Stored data
+++

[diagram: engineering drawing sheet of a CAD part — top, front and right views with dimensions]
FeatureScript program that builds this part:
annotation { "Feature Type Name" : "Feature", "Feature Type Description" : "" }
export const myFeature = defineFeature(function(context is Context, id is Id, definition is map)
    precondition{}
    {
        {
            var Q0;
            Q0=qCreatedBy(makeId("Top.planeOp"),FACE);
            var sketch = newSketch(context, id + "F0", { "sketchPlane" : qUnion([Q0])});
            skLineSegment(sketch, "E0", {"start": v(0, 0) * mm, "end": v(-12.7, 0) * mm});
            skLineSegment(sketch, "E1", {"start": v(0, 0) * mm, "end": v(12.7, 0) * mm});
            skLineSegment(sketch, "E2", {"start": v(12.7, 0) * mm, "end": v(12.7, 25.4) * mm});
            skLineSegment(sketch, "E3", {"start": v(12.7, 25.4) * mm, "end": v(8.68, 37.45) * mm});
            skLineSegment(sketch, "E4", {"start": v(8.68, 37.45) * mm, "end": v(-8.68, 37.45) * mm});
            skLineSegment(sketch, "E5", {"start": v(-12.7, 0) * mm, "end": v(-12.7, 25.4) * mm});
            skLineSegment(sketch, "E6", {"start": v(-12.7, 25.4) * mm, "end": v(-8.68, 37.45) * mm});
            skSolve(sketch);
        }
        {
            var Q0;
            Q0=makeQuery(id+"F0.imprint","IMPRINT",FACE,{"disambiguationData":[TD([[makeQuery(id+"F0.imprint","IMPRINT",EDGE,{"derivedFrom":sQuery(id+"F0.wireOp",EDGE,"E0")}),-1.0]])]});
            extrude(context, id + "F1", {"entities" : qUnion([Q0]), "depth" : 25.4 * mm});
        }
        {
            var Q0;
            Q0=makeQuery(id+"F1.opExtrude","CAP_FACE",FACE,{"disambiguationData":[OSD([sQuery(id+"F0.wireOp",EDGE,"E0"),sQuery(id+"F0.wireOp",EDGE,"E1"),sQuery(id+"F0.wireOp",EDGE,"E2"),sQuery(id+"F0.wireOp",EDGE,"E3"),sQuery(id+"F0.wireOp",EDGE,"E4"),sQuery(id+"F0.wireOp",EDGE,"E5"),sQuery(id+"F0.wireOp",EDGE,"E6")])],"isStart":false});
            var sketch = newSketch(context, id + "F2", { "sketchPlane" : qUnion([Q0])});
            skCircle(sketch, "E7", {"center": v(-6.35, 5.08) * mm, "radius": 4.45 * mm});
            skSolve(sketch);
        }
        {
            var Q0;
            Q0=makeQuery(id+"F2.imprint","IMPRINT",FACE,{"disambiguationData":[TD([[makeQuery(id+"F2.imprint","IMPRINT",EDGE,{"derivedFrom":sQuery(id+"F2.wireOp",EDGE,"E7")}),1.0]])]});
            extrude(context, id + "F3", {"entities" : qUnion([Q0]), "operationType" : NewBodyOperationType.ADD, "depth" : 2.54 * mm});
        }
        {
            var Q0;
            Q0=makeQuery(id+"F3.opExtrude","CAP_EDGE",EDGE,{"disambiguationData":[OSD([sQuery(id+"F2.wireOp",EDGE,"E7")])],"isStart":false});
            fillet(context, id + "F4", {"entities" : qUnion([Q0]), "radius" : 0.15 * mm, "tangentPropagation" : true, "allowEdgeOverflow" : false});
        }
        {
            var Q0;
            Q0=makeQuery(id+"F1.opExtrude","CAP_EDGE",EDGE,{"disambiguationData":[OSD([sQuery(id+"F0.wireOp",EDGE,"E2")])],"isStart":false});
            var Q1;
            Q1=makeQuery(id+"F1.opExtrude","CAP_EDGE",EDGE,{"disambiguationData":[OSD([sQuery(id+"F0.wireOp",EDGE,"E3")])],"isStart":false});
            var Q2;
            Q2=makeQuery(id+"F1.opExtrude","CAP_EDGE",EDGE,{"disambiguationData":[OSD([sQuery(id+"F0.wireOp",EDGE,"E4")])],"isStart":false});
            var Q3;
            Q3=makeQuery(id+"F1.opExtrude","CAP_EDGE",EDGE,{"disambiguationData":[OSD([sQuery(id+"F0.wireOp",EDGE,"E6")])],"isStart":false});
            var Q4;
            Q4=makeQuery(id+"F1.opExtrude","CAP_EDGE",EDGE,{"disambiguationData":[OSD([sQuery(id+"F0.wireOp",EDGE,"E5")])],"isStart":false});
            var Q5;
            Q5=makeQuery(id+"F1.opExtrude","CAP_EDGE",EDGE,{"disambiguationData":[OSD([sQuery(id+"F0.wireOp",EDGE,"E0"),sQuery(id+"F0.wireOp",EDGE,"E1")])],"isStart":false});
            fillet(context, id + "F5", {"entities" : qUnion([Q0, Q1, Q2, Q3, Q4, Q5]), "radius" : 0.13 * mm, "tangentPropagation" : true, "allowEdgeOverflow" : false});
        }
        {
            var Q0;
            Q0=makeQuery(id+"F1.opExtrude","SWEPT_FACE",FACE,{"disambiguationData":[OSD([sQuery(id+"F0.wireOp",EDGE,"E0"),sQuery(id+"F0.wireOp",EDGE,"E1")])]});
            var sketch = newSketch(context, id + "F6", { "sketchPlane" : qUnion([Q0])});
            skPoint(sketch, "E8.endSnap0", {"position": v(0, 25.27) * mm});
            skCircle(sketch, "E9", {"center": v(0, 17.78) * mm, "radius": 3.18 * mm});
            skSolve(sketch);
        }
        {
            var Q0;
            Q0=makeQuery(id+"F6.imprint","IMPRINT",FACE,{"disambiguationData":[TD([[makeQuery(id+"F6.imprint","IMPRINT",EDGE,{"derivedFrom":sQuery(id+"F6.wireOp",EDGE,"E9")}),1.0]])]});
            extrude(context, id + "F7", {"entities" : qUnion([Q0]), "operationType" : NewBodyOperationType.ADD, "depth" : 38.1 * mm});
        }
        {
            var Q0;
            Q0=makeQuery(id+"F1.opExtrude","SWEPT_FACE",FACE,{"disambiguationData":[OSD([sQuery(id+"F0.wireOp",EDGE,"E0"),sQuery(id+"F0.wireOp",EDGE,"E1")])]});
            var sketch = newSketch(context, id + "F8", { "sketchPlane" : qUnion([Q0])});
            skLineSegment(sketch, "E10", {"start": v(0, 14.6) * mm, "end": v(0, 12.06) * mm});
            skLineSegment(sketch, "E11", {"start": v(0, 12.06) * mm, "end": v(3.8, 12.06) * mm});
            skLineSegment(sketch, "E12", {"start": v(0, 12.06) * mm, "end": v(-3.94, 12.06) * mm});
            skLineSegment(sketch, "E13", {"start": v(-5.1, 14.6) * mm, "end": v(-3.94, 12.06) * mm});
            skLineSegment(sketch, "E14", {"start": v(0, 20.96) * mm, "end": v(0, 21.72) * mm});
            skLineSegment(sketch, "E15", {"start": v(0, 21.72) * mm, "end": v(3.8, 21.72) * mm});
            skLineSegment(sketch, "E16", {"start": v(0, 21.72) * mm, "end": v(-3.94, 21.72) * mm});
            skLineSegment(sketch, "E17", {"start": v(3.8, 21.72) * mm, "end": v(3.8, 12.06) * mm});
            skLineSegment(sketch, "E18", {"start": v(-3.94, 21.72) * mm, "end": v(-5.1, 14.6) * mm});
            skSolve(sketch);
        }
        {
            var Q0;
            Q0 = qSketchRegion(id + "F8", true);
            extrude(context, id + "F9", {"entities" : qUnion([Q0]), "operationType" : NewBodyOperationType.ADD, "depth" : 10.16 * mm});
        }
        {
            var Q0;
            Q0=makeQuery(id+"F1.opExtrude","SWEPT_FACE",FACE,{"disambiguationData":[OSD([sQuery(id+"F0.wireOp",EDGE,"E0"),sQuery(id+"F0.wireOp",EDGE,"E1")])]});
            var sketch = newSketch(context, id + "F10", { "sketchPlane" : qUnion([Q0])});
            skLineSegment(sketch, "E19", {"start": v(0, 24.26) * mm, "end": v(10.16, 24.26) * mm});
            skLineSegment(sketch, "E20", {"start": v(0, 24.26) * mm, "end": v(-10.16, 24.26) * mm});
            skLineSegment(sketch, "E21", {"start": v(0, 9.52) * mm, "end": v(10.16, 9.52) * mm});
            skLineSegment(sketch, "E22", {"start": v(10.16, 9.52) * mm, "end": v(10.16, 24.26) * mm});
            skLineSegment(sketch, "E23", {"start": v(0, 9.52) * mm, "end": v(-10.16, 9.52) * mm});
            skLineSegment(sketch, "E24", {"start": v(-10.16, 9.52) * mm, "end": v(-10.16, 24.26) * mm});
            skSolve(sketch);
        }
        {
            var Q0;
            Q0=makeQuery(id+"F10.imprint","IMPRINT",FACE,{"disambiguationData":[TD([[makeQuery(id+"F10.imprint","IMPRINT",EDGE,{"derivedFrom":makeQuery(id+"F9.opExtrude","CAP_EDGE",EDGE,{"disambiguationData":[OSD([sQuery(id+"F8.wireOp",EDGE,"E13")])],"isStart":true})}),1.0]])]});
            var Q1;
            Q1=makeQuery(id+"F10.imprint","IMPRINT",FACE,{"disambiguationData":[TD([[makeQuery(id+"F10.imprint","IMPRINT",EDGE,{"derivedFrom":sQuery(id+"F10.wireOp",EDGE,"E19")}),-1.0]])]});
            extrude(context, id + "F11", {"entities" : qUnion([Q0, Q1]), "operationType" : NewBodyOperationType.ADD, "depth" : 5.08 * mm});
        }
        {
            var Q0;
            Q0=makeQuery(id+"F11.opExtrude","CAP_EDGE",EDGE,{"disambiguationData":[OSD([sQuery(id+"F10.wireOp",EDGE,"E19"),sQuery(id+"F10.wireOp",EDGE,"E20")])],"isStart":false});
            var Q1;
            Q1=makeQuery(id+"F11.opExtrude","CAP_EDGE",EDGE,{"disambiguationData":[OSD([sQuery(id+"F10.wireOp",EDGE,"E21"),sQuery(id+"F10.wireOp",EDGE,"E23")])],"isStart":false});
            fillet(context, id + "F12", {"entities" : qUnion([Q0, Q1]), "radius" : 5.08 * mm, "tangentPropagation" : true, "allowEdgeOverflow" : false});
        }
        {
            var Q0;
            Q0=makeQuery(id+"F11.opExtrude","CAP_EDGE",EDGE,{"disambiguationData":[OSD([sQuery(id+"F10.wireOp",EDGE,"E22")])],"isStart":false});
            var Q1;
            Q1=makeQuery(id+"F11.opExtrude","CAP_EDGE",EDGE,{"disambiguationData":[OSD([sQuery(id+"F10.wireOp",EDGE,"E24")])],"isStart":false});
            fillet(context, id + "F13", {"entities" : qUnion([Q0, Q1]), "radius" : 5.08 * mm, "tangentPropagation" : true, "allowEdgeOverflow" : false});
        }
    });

+++

**DIRECTIONS**
Identify each line above that contains the string "depth", and copy those lines out. Case counts.

**OUTPUT OF THE EXERCISE**
            extrude(context, id + "F1", {"entities" : qUnion([Q0]), "depth" : 25.4 * mm});
            extrude(context, id + "F3", {"entities" : qUnion([Q0]), "operationType" : NewBodyOperationType.ADD, "depth" : 2.54 * mm});
            extrude(context, id + "F7", {"entities" : qUnion([Q0]), "operationType" : NewBodyOperationType.ADD, "depth" : 38.1 * mm});
            extrude(context, id + "F9", {"entities" : qUnion([Q0]), "operationType" : NewBodyOperationType.ADD, "depth" : 10.16 * mm});
            extrude(context, id + "F11", {"entities" : qUnion([Q0, Q1]), "operationType" : NewBodyOperationType.ADD, "depth" : 5.08 * mm});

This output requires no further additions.